“Sei que a minha beleza é o livro, as pessoas olham para mim e veem páginas no meio”, disse Valter Hugo Mãe logo no início da mesa “O escritor de dois mundos”, mediada pelo jornalista Walter Porto, que lotou o Auditório da Matriz às 13h30 desta sexta-feira na Flip 2025. A reflexão, em tom de brincadeira, se deu porque o português, que volta a Paraty depois de 14 anos depois de primeira e única participação na festa, estava “nervoso” e preocupada com a aparência no vídeo, já que todas as palestras da programação principal são transmitidas no Auditório da Praça, no canal da Flip no YouTube e pela TV, no Arte1.

— Estou muito nervoso, vou escrachar logo. Parece que estou num precipício. Estou consciente de que estou muito gordo. Eu já estou encalhado que chega. Não tem como encalhar mais — disse ele, para a risada geral e, depois, gritos de “lindo” vindo dos mais animados. — Não adianta dizer que eu estou lindo, eu é que sei. Não acredito em nada. Sei que a minha beleza é o livro, as pessoas olham para mim e veem páginas no meio.

A ideia da mesa, anunciada como extra, depois que a toda a programação já havia sido divulgada, era falar sobre a adaptação cinematográfica de “O filho de mil homens”, da Netflix, e o lançamento de “Educação da tristeza” (Biblioteca Azul), mas o português passeou por uma infinidade de assuntos. Em todos, levou os leitores-fãs às gargalhadas.

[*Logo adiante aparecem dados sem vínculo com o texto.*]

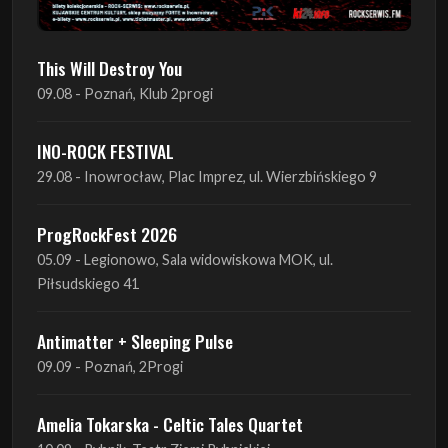
This Will Destroy You
09.08 - Poznań, Klub 2progi
INO-ROCK FESTIVAL
29.08 - Inowrocław, Plac Imprez, ul. Wierzbińskiego 9
ProgRockFest 2026
05.09 - Legionowo, Sala widowiskowa MOK, ul.
Piłsudskiego 41
Antimatter + Sleeping Pulse
09.09 - Poznań, 2Progi
Amelia Tokarska - Celtic Tales Quartet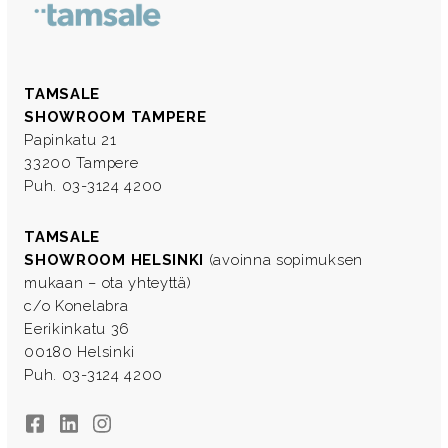
TAMSALE
SHOWROOM TAMPERE
Papinkatu 21
33200 Tampere
Puh. 03-3124 4200
TAMSALE
SHOWROOM HELSINKI
(avoinna sopimuksen
mukaan – ota yhteyttä)
c/o Konelabra
Eerikinkatu 36
00180 Helsinki
Puh. 03-3124 4200
Facebook
LinkedIn
Instagram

Teve elogios a Niterói, cidade vizinha do Rio onde ele costumava passar férias: “Detesto que falem mal, Niterói é lindo, chique”. Metáforas sobre a família: “É uma empresa, às vezes você está na presidência, às vezes na limpeza” e “adoro os meus irmãos, mas eles são meus patrões”. Lembranças da cantora Elza Soares: “Eu beijei na boca Elza Soares, depois descobri que ela beijou muita gente na boca também”. E sonhos não concretizados com… Elza Soares: “Gostaria de ter feito filhos com Elza”.

Valter, porém, não fugiu dos assuntos principais do dia — apenas entrecortou-os com as observações que deram o tom de show à mesa. Sobre o filme “O filho de mil homens”, com Rodrigo Santoro no papel do protagonista Crisóstomo, homem que, aos 40 anos, sente a urgência de ter filho, Valter explicou porque a produção só podia ser brasileira. A direção é de Daniel Rezende e a estreia acontece ainda neste ano.

— O livro tem sido bem acolhido, mas no Brasil teve gente que deu aos filhos nomes de Camilo, Crisóstomo. A maneira como os leitores brasileiros reagiram foi muito espantosa, teve uma dimensão descomunal — disse o autor, que assistiu ao resultado final pela primeira vez assim que chegou a Paraty, na última quarta-feira. — Amei o filme, vi há dois dias, mas hoje não estou amando muito (risos). Porque acho que é possível que filme seja melhor do que o livro.

Para ele, só existe um caso em que a adaptação cinematográfica é melhor do que a obra original impressa.

— Era uma coisa do David Lynch, que fez o “Coração selvagem”, um filme que eu adoro. E o livro é uma porcaria. É um segredo só nosso que estou dizendo isso, mas o livro não é bom. E eu achava que esse era um caso paradigmático, que não ia ter mais. Agora acho que vou ficar junto de “Coração selvagem”. Vai estar eu e Barry Gifford, o norte-americano, os dois desolados, naquele contingente, dos livrs que foram superados por um filme.

O autor contou detalhes também sobre o livro mais recente, “Educação da tristeza”, não ficção em que aborda os temas do luto e da saudade a partir doas mortes do sobrinho Eduardo, aos 16 anos, e da amiga Isabel Lhano, de 70. A artista plástica morreu seis meses antes do menino, e os textos do livro, que misturam reflexões sobre a morte e a convivência com eles com histórias simples do cotidiano, ajudou a elaborar o luto e ressignificar a saudade.

— Como eduquei a tristeza, preciso conseguir voltar à felicidade. Estou num tempo bem louco, estou catando maravilhas. Meu patrimônio, minhas memórias, meus mortos vão ser de muita felicidade na minha vida sempre.